I mean I get why, I understand the history we’re working with and all that, and I have no better suggestion whatsoever so I’m not really rejecting the idea. It’d be nice if one day non-python runtimes were less of the distinction they are now.
mini rant aside: a new collection makes sense where we are today, and especially as it relates to what will potentially be new testing challenges, it’ll probably be nice to have that separation.
cc @lowlydba who maintains the sqlserver collection, which is already an OS-agnostic set of PowerShell modules (and can maybe finally run on Linux without the hacked core plugins we put together )
I can understand this perspective and typically I would agree, I’m just quite reluctant here due to how core these modules are to using Ansible on Windows. The removal of the redirection would result in playbooks that have worked since the 2.0 days ultimately breaking and while things do change and removing tech debt is good I’m unsure whether it’s worth it in this scenario or at least not until this hypothetical new collection has been around for longer.
In this case this would be the first dependency to ansible.windows. It’s not a deal breaker but with Galaxy and the tooling being what they are it’s just extra work and potential issues where we don’t have today.

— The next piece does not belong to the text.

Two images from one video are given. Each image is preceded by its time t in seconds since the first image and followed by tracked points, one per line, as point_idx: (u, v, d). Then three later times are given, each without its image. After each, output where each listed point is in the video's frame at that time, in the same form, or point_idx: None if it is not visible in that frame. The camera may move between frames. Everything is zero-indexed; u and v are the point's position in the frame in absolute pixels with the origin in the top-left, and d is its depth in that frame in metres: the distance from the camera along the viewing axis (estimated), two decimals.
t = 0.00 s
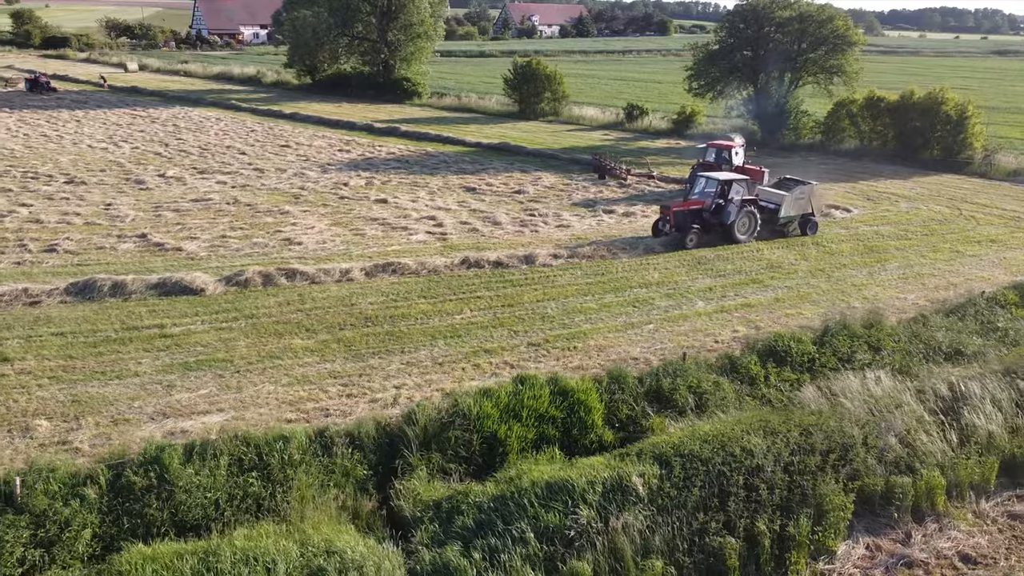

I can agree with this but I keep coming up short on a potential name to use here. The modules that would be included in this are meant to be “core” modules that provide a base set of functionality that works cross platform so there isn’t really a grouping that is ideal except the language. As you’ve said we don’t really have a good story around language. We could instead try and lump them together with the other Python based modules and use the prefix pwsh_ like ansible.builtin.pwsh_ping but
I doubt core will want to bring these back in
Just trades the win_ prefix for pwsh_ prefix anyway
As a side note we do have ansible.posix already which contains modules that we didn’t want to keep in core but still had to “support” them.
One of the main drivers behind this was from some of the issues I had with testing the existing PowerShell modules across the various platforms. I found that I needed a core set of things like stat, file, command/shell, tempfile like modules but either had to fix up the existing win_ ones to fix whatever Windows specific logic it had, use when conditions to change the module to run with, or have 2 different test targets and duplicate the tests.